Lara cast a helpless glance at Dafydd. “Instant artistic renditions. Perfect ones, so looking at them is like being in front of us. I’ll show you later, if there is a later. Dafydd, what happened?”
“I hoped you would tell me. I worked no worldwalking spell.” He repeated himself in the Seelie language, earning an exasperated look from Aerin.
“Of course you didn’t. It was Ioan, eager to separate us.”
“While he rode into the back side of the Seelie army?” Lara asked dubiously. “Dafydd, can you get us back?”
“Yes, but not immediately. The magic …” He sighed and sat down beside Lara, gesturing for Aerin to do the same. “The spell takes some time to prepare, Lara. Hours with very little other distraction.”
“As Ioan had while we rode,” Aerin said.
“Yes,” Lara said, aggravated, “but Emyr’s already upset with him, and he looks like an Unseelie. He’d have to be suicidal to go in there without our support, and I don’t think he’s spent this many centuries playing the role of Hafgan just to get himself killed now. There must be another explanation.” Determination, if not absolute truth, sang through it, and she subsided grumpily.

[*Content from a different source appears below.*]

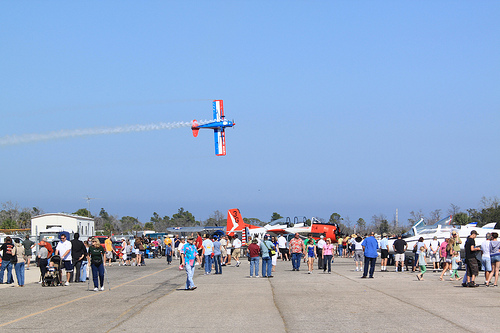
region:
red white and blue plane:
[167, 88, 236, 190]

“I had the spell prepared the first time we traveled to the Barrow-lands,” Dafydd said mildly, as if there’d been no disagreement. “All that was required to trigger it was the will to do so. Any of us coming to your world would have that ready, so in times of great danger we could escape easily.”
“Unless you got arrested and thrown in a human jail full of iron and steel,” Lara muttered.
A smile flickered over Dafydd’s mouth. “Indeed. The point, I fear, is that having been unprepared to come here, neither am I prepared to take us back. We need somewhere that we can be certain of privacy so I can gather my power and return us to the Barrow-lands.”